In accordance with another aspect of the invention, a method of constructing a coaxial cable 10 is provided. The method includes providing an electrically conductive member 12 and forming an insulative layer 14 about the electrically conductive member, such as be an extrusion process or otherwise. The method further includes braiding a shield layer 16 about the insulative layer 14 and then forming an outer protective sheath 24 about the shield layer 16. In accordance with the invention, the braiding process further includes braiding the shield layer 16 at least in part from hybrid yarn 18, as described above, including at least one electrically conductive wire filament 22 twisted or served with at least one nonconductive filament 20. It should be recognized that the braided shield layer 16 can be braided entirely from the hybrid yarn 18, or including non-hybrid yarn in combination with the hybrid yarn 18. If the braided shield layer 16 is braided with less than 100% hybrid yarn 18, it should be recognized that any suitable monofilaments or multifilaments, such as those described above, could be used. It should further be recognized that the maximum shielding is achieved by using 100% hybrid yarn 18 to braid the shield layer 16.
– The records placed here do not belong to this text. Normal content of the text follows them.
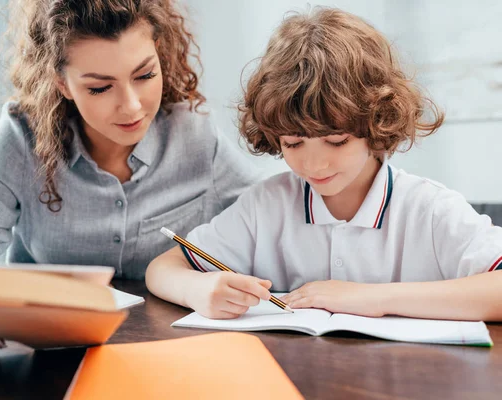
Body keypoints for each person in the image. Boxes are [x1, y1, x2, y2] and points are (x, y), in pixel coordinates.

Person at [0, 0, 261, 359]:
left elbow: (265, 217)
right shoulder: (22, 136)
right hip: (47, 356)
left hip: (168, 353)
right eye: (100, 88)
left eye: (145, 75)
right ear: (62, 84)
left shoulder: (195, 134)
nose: (133, 106)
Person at [145, 8, 502, 321]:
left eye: (336, 140)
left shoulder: (429, 210)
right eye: (293, 143)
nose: (314, 163)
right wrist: (197, 289)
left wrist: (373, 298)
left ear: (378, 122)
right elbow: (163, 269)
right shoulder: (265, 206)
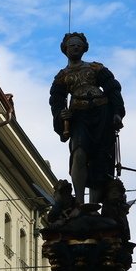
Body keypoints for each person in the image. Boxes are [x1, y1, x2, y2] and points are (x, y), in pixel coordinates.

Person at [49, 32, 125, 205]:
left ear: (84, 48)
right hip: (79, 117)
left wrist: (117, 112)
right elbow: (56, 100)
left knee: (100, 157)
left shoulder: (96, 68)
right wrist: (61, 115)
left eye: (78, 44)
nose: (75, 47)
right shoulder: (62, 77)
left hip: (102, 114)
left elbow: (112, 89)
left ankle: (93, 203)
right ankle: (80, 201)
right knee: (79, 153)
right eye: (71, 45)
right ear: (65, 49)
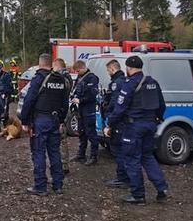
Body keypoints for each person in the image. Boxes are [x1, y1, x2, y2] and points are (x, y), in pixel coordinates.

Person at [104, 55, 169, 204]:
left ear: (128, 67)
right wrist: (157, 119)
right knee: (147, 156)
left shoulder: (129, 84)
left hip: (134, 127)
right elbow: (161, 105)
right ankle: (162, 188)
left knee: (132, 160)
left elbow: (119, 109)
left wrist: (110, 125)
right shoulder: (152, 82)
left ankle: (138, 195)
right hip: (150, 125)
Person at [20, 53, 70, 196]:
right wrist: (61, 120)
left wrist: (24, 121)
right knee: (55, 152)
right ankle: (58, 184)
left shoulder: (39, 78)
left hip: (41, 120)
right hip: (55, 120)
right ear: (51, 63)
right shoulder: (61, 80)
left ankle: (40, 186)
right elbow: (65, 103)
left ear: (40, 63)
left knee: (38, 152)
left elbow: (29, 100)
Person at [103, 59, 128, 188]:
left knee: (118, 150)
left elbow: (114, 104)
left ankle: (122, 178)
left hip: (118, 122)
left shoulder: (116, 84)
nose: (108, 73)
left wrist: (109, 121)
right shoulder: (125, 81)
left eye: (108, 70)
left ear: (113, 69)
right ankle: (125, 176)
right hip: (124, 121)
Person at [71, 60, 100, 166]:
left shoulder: (92, 78)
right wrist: (73, 97)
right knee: (81, 132)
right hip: (80, 110)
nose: (77, 73)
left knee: (91, 133)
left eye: (78, 70)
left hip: (89, 109)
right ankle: (81, 154)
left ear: (83, 68)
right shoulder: (79, 78)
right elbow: (75, 90)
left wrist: (81, 100)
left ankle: (94, 156)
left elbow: (92, 95)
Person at [52, 58, 73, 175]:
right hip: (63, 110)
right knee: (62, 139)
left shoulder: (62, 78)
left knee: (60, 139)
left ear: (57, 66)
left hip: (60, 112)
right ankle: (64, 164)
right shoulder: (67, 77)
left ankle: (63, 164)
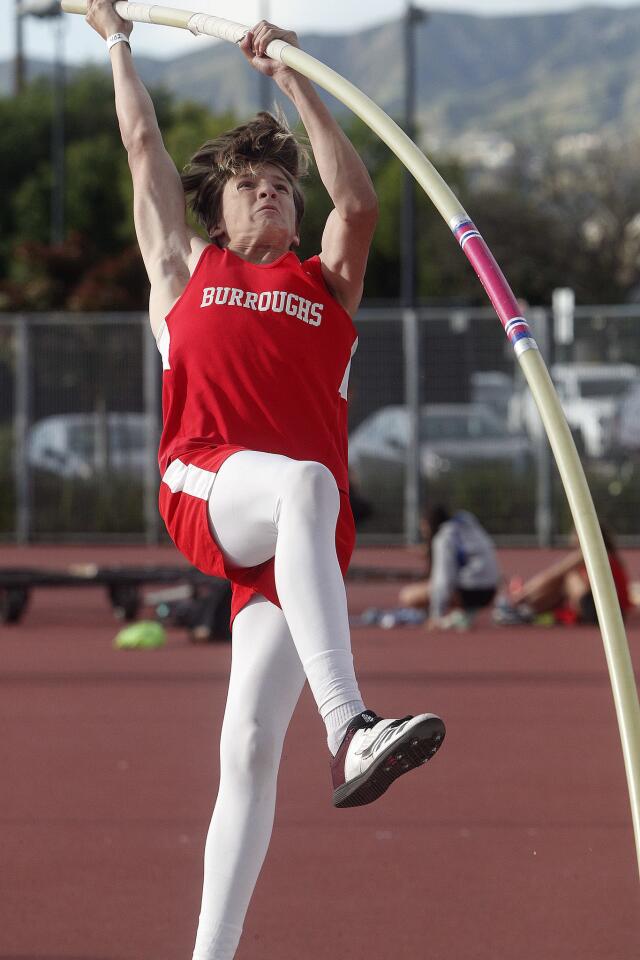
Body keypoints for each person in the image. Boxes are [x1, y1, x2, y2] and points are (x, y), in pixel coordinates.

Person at [85, 4, 446, 959]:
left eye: (282, 184)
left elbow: (359, 207)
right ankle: (355, 726)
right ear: (220, 208)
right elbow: (140, 141)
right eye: (249, 185)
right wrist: (115, 36)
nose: (270, 195)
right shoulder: (185, 269)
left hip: (297, 543)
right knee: (305, 484)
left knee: (247, 746)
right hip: (208, 484)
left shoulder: (326, 286)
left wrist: (299, 88)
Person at [493, 525, 631, 625]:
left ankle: (521, 605)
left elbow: (554, 574)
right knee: (566, 582)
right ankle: (526, 609)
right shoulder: (606, 554)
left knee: (567, 577)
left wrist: (521, 595)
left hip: (601, 610)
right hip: (612, 612)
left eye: (574, 532)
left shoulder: (588, 552)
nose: (571, 536)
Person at [398, 504, 499, 628]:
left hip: (470, 592)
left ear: (429, 524)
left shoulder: (443, 538)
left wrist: (436, 615)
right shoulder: (469, 526)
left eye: (423, 525)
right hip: (491, 591)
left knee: (408, 595)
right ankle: (466, 612)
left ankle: (454, 615)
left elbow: (443, 579)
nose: (422, 530)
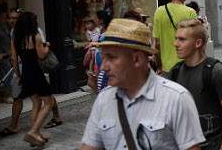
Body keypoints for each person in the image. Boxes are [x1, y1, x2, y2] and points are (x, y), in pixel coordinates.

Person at [81, 18, 204, 150]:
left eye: (111, 57)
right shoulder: (104, 99)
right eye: (103, 57)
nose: (104, 67)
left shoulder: (175, 98)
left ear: (137, 59)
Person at [169, 19, 222, 150]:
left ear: (198, 43)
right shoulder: (175, 72)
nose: (175, 44)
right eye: (176, 38)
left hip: (212, 143)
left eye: (182, 40)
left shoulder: (216, 71)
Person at [10, 11, 54, 147]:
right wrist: (47, 47)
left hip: (26, 73)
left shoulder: (16, 38)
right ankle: (34, 132)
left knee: (36, 103)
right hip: (36, 72)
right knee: (49, 102)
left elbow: (14, 59)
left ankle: (36, 135)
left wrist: (18, 75)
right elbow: (41, 56)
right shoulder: (35, 36)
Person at [152, 0, 197, 73]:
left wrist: (159, 66)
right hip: (186, 68)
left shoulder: (159, 11)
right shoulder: (190, 12)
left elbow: (156, 44)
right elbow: (195, 43)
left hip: (166, 69)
In accordance with another aspect of the invention, the method includes enhancing the impact resistance and reducing the thickness of the outer sheath 24 relative to the thickness of an outer sheath of a coaxial cable constructed in accordance with the prior art, thereby increasing the flexibility and reducing the mass of the coaxial cable 10 relative to a coaxial cable constructed in accordance with the prior art.

In accordance with another aspect of the invention, the method can further include wrapping a foil layer 26 about at least one of the insulative layer 14 or the shield layer 16 to further facilitate providing protection against high frequencies, such as between about 300 MHz and 1 GHz.

Obviously, many modifications and variations of the present invention are possible in light of the above teachings. It is, therefore, to be understood that within the scope of the appended claims, the invention may be practiced otherwise than as specifically described.